I am so magically effective in these 3 hours that even the fattest, stinkiest, most scary-looking frog looks like an ice cream sundae. It is no match for my 8-11 am super-sayan productivity superpowers.

Summary:

To change your life in one week:

  1. Write daily for 5 minutes
  2. Wake up early and exercise
  3. Read 30 mins a day
  4. Max your phone time at 30 minutes a day (usually means an extra 3 hours a day for the good stuff)
  5. Learn Foundations
  6. Work on something excitingly ambitious
  7. Quantify and care about inputs
  8. Nearly Always Ignore Outputs
  9. Bonus: work in coffee shops

Thanks for reading!

Work Cited

  1. Işık, Ş., Ergüner-Tekinalp, B. The Effects of Gratitude Journaling on Turkish First Year College Students’ College Adjustment, Life Satisfaction and Positive Affect. Int J Adv Counselling 39, 164–175 (2017). https://doi.org/10.1007/s10447-017-9289-8
  2. Reid KJ, Baron KG, Lu B, Naylor E, Wolfe L, Zee PC. Aerobic exercise improves self-reported sleep and quality of life in older adults with insomnia.

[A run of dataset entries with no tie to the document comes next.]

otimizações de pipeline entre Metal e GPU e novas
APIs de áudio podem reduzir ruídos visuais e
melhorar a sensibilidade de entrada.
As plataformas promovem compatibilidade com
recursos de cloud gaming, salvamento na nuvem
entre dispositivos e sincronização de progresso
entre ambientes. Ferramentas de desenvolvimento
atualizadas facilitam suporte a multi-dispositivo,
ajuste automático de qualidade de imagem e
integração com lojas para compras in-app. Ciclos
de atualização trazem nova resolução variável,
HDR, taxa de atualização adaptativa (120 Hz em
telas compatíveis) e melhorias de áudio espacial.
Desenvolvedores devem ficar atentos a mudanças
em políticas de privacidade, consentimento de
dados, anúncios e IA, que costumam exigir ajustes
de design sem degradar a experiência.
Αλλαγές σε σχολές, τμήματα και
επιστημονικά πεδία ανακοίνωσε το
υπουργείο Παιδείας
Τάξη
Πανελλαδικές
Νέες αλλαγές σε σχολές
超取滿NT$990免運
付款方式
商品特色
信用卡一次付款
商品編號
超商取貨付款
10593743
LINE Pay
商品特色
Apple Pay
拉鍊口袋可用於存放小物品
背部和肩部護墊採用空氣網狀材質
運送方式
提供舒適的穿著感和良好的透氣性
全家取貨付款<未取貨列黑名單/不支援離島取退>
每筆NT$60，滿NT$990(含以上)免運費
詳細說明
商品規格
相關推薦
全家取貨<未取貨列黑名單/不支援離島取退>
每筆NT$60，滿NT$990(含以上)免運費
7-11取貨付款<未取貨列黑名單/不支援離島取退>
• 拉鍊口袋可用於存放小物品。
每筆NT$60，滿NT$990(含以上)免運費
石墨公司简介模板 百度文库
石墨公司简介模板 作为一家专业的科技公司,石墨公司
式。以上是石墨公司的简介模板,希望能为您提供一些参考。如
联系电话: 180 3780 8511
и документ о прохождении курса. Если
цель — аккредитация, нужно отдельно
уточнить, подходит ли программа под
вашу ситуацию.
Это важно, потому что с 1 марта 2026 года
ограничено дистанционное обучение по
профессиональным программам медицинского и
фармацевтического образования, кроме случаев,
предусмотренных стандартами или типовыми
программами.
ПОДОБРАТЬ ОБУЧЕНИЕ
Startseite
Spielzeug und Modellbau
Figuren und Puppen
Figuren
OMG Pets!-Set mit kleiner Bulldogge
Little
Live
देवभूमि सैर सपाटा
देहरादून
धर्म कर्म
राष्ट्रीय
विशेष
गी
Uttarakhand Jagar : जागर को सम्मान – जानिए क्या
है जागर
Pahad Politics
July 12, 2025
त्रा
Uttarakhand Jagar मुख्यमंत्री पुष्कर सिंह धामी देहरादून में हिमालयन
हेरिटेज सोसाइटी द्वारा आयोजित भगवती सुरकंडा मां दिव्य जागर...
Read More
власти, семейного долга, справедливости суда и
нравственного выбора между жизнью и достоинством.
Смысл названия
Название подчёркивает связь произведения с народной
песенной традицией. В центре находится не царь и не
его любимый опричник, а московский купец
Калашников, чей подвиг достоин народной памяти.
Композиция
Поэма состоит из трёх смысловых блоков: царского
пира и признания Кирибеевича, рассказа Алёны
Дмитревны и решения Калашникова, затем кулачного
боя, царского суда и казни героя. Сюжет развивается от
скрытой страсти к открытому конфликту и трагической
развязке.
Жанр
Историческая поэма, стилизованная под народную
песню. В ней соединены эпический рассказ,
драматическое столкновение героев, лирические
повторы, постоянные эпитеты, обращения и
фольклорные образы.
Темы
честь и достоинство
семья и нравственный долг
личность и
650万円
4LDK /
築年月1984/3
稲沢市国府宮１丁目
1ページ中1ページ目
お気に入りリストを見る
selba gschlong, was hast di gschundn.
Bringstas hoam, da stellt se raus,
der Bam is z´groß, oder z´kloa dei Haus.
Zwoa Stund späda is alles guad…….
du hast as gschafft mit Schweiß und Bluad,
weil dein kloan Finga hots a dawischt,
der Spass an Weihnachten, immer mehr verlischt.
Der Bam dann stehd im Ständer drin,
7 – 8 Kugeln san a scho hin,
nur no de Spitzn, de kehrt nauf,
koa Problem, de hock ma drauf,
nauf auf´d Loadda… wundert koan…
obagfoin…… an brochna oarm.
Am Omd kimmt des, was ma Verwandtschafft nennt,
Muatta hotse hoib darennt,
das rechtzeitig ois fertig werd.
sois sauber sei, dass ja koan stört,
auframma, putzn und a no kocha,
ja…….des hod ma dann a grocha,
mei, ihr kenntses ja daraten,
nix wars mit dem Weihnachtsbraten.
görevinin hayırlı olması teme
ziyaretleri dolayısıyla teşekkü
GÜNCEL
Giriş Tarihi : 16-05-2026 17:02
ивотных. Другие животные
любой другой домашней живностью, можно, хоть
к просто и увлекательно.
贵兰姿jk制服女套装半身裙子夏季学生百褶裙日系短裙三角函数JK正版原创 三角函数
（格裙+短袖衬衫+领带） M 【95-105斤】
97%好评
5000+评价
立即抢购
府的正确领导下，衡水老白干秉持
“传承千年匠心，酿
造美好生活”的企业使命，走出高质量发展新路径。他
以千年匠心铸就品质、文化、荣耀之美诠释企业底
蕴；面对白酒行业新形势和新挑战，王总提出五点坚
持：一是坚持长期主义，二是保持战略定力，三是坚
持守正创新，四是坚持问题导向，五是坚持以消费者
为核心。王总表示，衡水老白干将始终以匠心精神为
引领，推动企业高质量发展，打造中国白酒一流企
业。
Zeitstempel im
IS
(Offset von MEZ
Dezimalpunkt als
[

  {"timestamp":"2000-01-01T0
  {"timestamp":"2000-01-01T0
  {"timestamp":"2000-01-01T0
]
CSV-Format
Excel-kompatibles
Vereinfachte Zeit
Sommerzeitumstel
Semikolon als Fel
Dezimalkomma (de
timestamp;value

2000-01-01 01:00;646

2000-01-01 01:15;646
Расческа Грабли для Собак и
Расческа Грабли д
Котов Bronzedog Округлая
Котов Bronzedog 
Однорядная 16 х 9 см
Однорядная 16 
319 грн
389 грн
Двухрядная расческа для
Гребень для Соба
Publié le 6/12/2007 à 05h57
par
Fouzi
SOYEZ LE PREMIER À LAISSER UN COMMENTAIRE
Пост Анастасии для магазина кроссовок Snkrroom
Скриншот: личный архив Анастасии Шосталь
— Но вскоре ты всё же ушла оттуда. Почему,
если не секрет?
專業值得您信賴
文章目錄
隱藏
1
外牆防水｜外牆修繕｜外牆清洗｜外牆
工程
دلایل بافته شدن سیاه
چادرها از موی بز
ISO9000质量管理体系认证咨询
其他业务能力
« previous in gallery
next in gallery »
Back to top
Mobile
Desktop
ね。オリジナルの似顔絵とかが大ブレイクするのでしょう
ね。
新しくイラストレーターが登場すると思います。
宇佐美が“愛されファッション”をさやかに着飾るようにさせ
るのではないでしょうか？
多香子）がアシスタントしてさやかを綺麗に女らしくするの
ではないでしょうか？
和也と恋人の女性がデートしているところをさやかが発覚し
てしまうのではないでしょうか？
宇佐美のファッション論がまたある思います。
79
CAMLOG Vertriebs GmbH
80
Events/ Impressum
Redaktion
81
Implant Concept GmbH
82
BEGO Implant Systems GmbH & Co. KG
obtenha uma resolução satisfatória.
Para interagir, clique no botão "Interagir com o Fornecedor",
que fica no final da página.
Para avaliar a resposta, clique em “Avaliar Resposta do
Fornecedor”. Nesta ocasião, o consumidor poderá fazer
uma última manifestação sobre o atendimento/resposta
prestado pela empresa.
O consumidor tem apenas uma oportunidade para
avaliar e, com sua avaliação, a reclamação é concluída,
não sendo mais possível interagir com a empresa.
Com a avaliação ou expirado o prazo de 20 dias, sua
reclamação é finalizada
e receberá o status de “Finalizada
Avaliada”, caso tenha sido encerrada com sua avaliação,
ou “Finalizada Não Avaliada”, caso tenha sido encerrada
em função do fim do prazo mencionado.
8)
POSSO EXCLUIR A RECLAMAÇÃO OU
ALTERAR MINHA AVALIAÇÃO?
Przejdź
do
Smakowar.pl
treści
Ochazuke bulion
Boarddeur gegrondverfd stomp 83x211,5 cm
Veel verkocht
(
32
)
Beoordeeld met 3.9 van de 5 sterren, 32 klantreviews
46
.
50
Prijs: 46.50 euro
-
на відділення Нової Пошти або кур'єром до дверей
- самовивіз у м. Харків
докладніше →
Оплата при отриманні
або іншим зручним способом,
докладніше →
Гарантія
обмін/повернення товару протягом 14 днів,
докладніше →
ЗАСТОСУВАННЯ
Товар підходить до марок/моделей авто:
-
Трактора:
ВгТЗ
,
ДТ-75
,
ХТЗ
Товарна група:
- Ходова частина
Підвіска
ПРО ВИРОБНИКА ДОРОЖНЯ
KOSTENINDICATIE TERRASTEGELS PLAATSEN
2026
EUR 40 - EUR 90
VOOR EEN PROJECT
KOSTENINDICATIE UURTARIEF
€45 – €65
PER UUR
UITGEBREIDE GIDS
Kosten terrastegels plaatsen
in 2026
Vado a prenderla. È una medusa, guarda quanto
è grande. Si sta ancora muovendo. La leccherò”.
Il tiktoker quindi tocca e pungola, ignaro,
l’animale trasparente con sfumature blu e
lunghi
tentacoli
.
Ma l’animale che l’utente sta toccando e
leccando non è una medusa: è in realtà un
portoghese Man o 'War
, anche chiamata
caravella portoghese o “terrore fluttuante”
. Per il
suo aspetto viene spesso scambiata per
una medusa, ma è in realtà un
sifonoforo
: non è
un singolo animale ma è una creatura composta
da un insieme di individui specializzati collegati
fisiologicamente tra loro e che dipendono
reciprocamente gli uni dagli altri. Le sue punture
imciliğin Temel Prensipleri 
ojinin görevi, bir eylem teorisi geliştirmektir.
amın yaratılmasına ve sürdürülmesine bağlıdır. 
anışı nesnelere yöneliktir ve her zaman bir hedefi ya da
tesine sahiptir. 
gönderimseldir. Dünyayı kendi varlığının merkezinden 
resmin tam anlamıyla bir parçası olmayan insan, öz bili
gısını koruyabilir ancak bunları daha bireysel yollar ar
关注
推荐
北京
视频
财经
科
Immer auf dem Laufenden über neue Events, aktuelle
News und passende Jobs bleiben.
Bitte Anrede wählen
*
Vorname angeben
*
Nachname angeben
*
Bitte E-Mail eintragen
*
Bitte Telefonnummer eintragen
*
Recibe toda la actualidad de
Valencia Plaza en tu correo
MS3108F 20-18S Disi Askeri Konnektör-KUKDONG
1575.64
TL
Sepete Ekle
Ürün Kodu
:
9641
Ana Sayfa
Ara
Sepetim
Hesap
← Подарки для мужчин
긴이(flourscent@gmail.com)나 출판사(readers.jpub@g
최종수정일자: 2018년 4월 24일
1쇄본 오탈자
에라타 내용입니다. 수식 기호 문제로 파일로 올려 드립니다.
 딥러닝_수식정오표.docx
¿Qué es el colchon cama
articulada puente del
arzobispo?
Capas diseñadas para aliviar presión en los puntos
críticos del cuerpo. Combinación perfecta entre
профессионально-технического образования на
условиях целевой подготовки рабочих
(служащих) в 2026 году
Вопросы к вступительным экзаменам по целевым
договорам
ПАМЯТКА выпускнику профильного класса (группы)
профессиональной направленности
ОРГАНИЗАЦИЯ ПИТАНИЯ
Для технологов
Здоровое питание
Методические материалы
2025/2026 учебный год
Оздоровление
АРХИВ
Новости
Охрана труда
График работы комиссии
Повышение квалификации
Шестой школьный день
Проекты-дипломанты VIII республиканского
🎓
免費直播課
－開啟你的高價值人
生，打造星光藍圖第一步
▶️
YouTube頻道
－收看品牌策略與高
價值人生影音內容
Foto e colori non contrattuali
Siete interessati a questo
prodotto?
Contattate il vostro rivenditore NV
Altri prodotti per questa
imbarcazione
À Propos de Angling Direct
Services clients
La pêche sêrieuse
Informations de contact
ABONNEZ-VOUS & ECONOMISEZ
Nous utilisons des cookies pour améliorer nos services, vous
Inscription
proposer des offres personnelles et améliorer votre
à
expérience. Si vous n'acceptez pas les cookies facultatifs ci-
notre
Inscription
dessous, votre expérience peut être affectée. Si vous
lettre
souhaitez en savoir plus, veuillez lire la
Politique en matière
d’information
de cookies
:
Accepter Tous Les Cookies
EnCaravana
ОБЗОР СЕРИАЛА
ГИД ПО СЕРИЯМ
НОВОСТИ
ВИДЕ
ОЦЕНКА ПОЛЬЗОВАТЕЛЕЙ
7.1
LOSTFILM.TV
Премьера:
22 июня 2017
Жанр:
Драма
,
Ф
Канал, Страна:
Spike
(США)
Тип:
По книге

Sleep Med. 2010 Oct;11(9):934-40. doi: 10.1016/j.sleep.2010.04.014. Epub 2010 Sep 1. PMID: 20813580; PMCID: PMC2992829.
  3. Mandsager K, Harb S, Cremer P, Phelan D, Nissen SE, Jaber W. Association of Cardiorespiratory Fitness With Long-term Mortality Among Adults Undergoing Exercise Treadmill Testing. JAMA Netw Open. 2018 Oct 5;1(6):e183605. doi: 10.1001/jamanetworkopen.2018.3605. PMID: 30646252; PMCID: PMC6324439.
  4. Naci H, Ioannidis JP. Comparative effectiveness of exercise and drug interventions on mortality outcomes: metaepidemiological study. Br J Sports Med. 2015 Nov;49(21):1414-22. doi: 10.1136/bjsports-2015-f5577rep. PMID: 26476429; PMCID: PMC4680125.